New Levels of Collaboration Required
The systems-level approach requires collaboration among designers, materials specialists, mechanical engineers and manufacturing to create an integrated product development team.
“It involves design engineers interacting more closely with other engineers. There have to be champions within management to break down certain stovepipes and change the culture internally,” Spanos says.
This requires internal education and training, as well as the need for ICME-experienced staff.
Verification of models and simulations will also be critical, along with managing and mitigating uncertainty quantification and risk in the modeling results.
“There is a lot of great modeling and simulation, but not enough experimental validation,” Spanos says. “It’s important to validate models and simulations, and that’s a key activity that needs to be promoted.”
There are additional challenges. In some vertical markets, there is a lack of good quantitative modeling tools, as well as data on structure-property relationships for materials. It can also be difficult to effectively integrate different codes and models.
Marrying advanced materials modeling and simulation to ICME principles could help simulate the performance of a completed part (like an aircraft or automotive component) without an extended build and test period.
Tailoring New Materials
The use of ICME could also help speed the development and use of new materials.
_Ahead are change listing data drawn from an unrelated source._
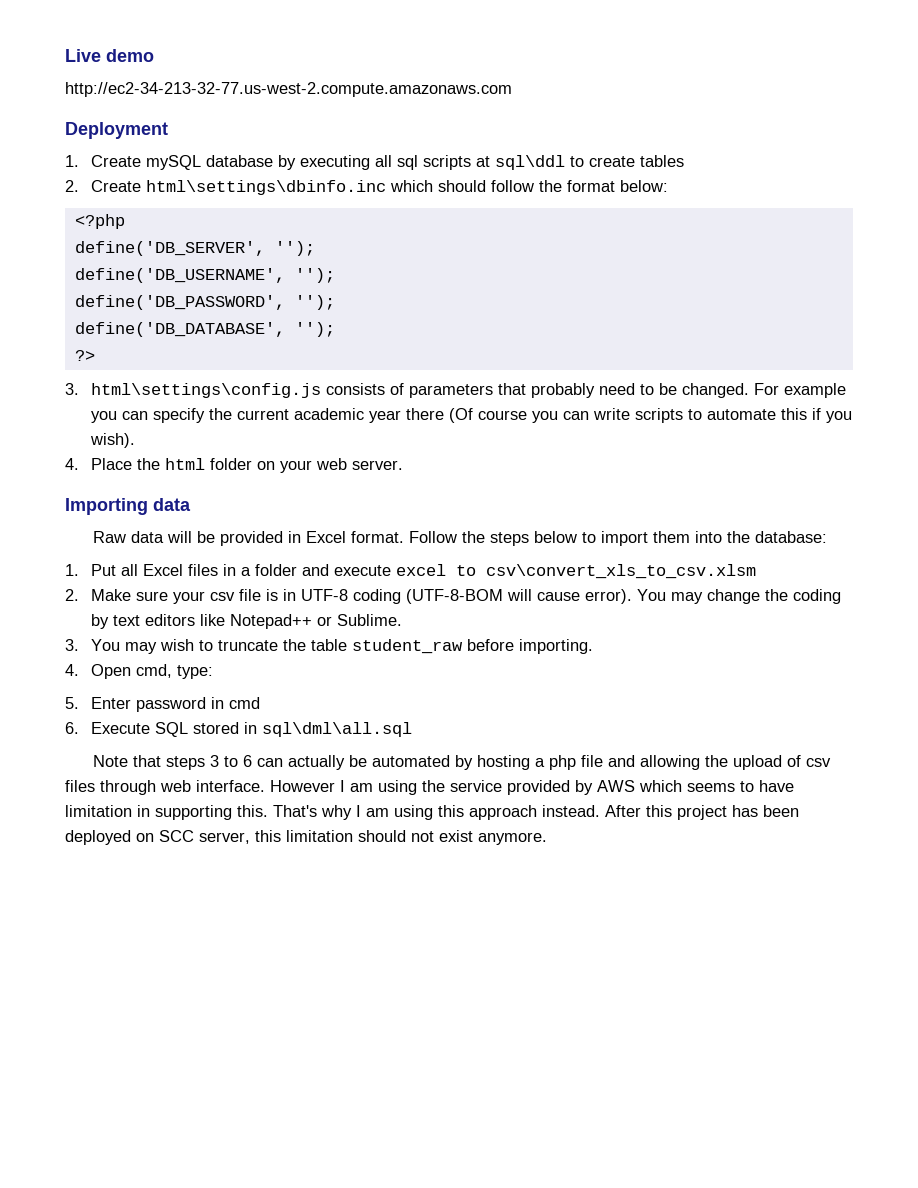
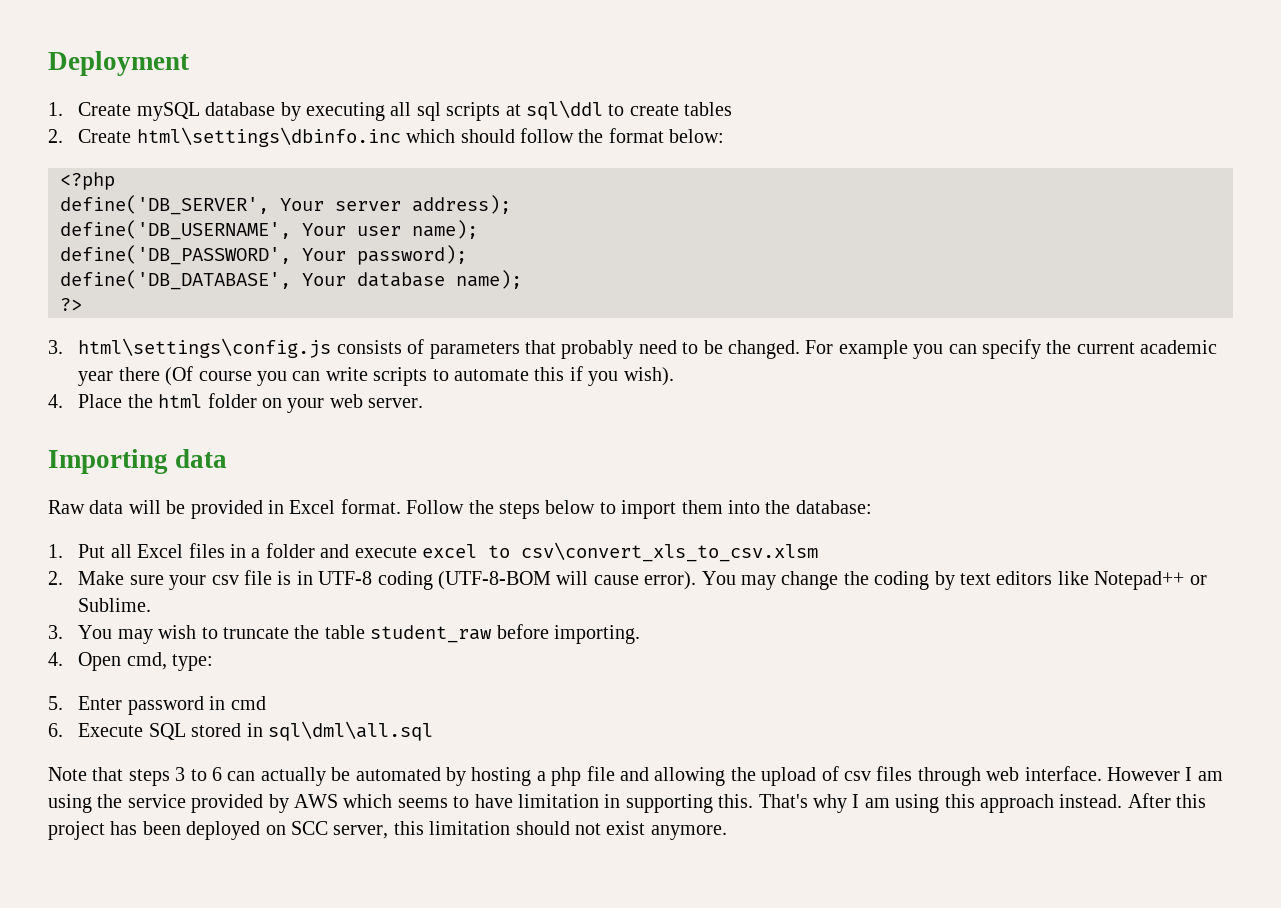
[65,49,154,62] [65,82,512,97] Live demo // http://ec2-34-213-32-77.us-west-2.compute.amazonaws.com // -> (48, 63) none
[274,241,315,256] [74,268,335,283] ''); // define('DB_USERNAME', ''); -> [280,195,511,214] [60,220,478,240] Your server address); // define('DB_USERNAME', Your user name);
[294,295,335,310] ''); -> [302,245,467,265] Your password);
[294,322,335,337] ''); -> [302,270,522,289] Your database name);

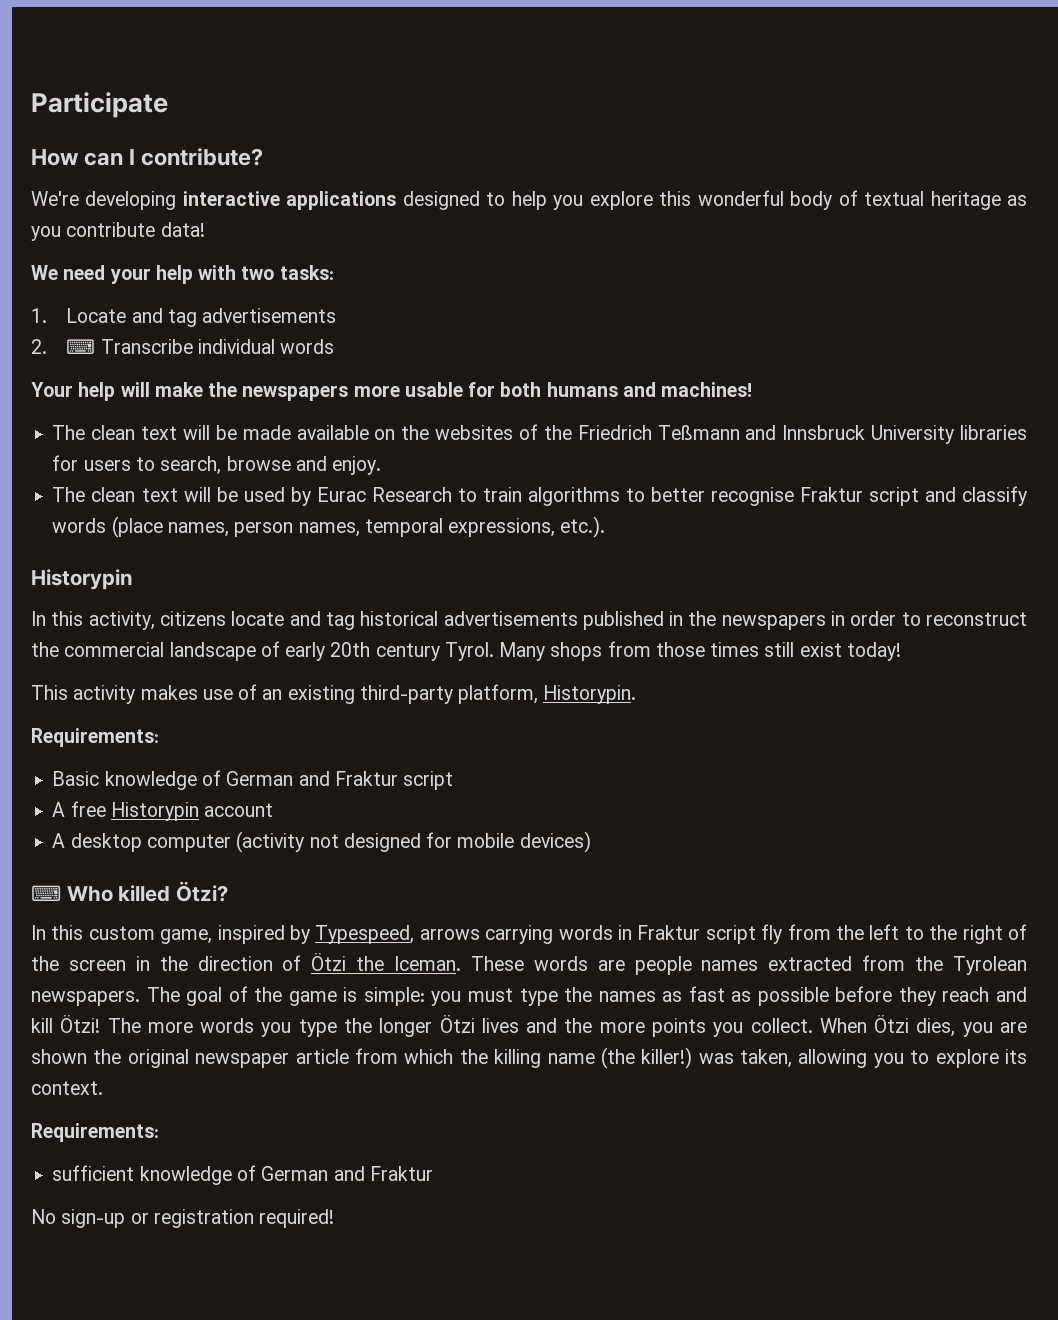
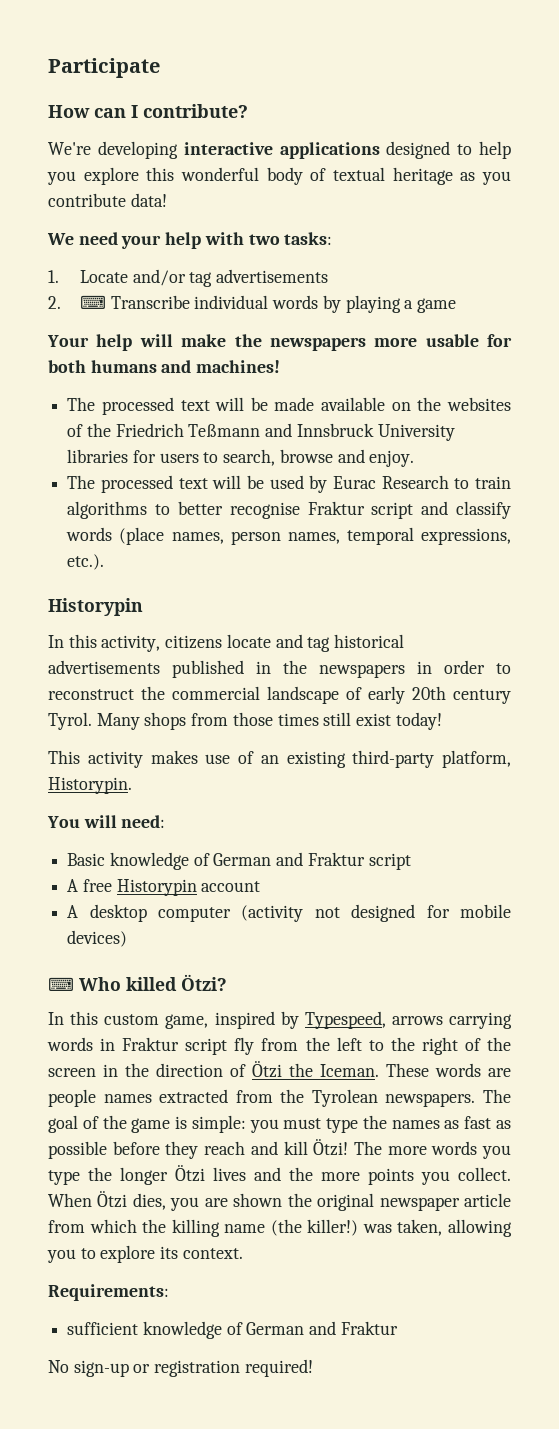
[131,308,163,323] and -> [132,269,186,286] and/or
(335, 346) none -> [322,295,457,313] by playing a game
[91,425,136,440] clean -> [101,397,174,415] processed
[91,487,136,502] clean -> [100,475,173,493] processed
[31,728,159,747] Requirements: -> [47,815,166,828] You will need:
Engineers often don’t understand the properties or failure tendencies of new materials. Because it’s more difficult (and often more expensive) to test and understand them, designers often fall back on traditional materials.
In the aerospace industry, this has been a particular problem as qualification time and costs have made it difficult to qualify new materials for use in aircraft. In addition, the materials have to be understood in the context of different types of production methods to predict their performance. ICME can help accomplish that.
ICME can also generate information could speed development of new materials, a process that can take decades.
DARPA’s Materials Development for Platforms (MDP) program, for example, uses ICME to help compress the development cycle by as much as 75%. The program focuses on rapid materials development with specific capabilities and intended missions. Researchers will start with an application, and then work their way back to creating an appropriate material.
Oak Ridge National Laboratory, Nemak of Mexico and automaker Fiat/Chrysler are also using ICME to help accelerate the development of new materials to help achieve new fuel efficiency targets. The project is part of the DOE’s Vehicle Technologies Office initiative that Ford, GM and Fiat/Chrysler are spearheading to develop a high-strength cast aluminum alloy that can be used to produce lighter powertrain components. The project is initially targeting the development of aluminum cylinder heads. The ICME approach (in combination with DOE’s Titan supercomputer) is allowing the researchers to customize new alloys at the atomic level to help reach the desired material properties. They can model new alloys, then use the results to narrow their choices for additional experimentation.
As companies continue to struggle to drive weight out of their products, a systems-level approach can help speed those efforts while providing insight into new materials and production methods that can be leveraged in additional applications.